Data drawn from a collection:
· · · ·

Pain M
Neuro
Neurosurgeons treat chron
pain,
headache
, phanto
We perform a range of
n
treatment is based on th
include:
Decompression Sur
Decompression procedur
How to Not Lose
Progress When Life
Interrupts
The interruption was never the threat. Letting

· · · ·

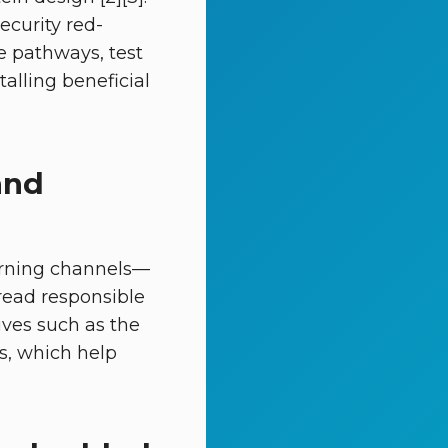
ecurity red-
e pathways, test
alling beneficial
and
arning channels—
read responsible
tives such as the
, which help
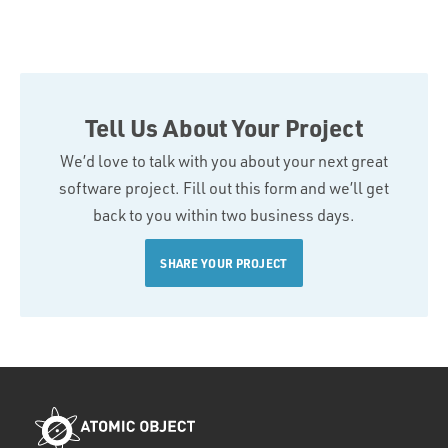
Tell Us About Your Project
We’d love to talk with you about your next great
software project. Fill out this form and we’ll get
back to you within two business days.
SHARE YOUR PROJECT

· · · ·

• Problem statement:
Tally the lines of the listing that contain the word "Decompression", with case counting toward a match. Give only the number.

• Answer section:
2